Christine Delphy co-founded Nouvelles Questionnes Féministes, the influential feminist review published in the Seventies, along with Simone de Beauvoir, France’s most famous feminist. That probably makes Delphy France’s second most famous feminist. Her writings on material feminism are well known in France and some of her essays on feminism and racism are collected here in one volume.
The book, first published in 2008, is Delphy’s manifesto, taking in the “war on terror”, the French government’s stance on human rights and its ban on the Muslim veil.
This version, translated into English for the first time, stands apart from the swathe of lipstick feminism books that have flooded the market in the past few months. I suspect that she doesn’t give a toss whether you use your womanly wiles to get your way with men, or what pet name you have for your vagina; she wants us all to recognise the contradictions and inequality in the world around us.
Delphy disentangles false logic and cuts to the heart of the issue with every subject she attacks. The French government has used feminist arguments founded on faulty logic to ban the veil, she says, and America’s global war, based on nebulous concepts, has allowed it to create a fascist regime that acts outside international law.
It is, however, not the easiest book to read. The particulars of the French government system won’t necessarily be familiar to non-native readers.
Written before the end of the Iraq war, aspects of the book do feel dated. Although it includes references to the Charlie Hebdo attacks, it doesn’t directly mention them, referring to events in only in the vaguest terms. It is worth reading, though, because once she hits her stride, there is real clarity and directness to her thoughts.

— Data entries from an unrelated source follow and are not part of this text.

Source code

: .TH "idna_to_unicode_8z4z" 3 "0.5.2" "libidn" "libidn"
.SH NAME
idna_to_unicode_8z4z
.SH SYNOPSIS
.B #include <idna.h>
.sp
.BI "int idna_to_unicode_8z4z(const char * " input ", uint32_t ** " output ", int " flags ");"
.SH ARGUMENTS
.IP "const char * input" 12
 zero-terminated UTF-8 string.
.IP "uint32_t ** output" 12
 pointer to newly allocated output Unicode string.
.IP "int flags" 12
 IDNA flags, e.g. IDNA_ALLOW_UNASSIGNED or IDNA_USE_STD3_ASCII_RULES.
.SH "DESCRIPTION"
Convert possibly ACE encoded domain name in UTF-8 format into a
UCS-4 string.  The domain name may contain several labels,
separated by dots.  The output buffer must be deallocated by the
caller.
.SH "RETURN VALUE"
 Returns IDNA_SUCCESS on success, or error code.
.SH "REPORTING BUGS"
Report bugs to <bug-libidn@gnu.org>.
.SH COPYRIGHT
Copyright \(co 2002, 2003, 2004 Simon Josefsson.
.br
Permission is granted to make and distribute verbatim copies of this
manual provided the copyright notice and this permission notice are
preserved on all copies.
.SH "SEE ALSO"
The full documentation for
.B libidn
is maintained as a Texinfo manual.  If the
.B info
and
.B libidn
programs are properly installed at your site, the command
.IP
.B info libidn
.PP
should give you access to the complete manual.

For example, she explains her fundamental principle, that the Otherered group, as she calls them, be they women, or ethnic minorities or homosexuals, must first name themselves and band together to take the first steps to equality. She also makes a strong case for government quotas so that 50 per cent of politicians are women.
Her answer to the question “what is gender?’ boils down to pure anatomy. She believes that everything else that we are told about gendered behaviour is a social construct. “This is today considered a bold claim,” she writes “but I am sure one day it will be taken as a given.” I am inclined to agree.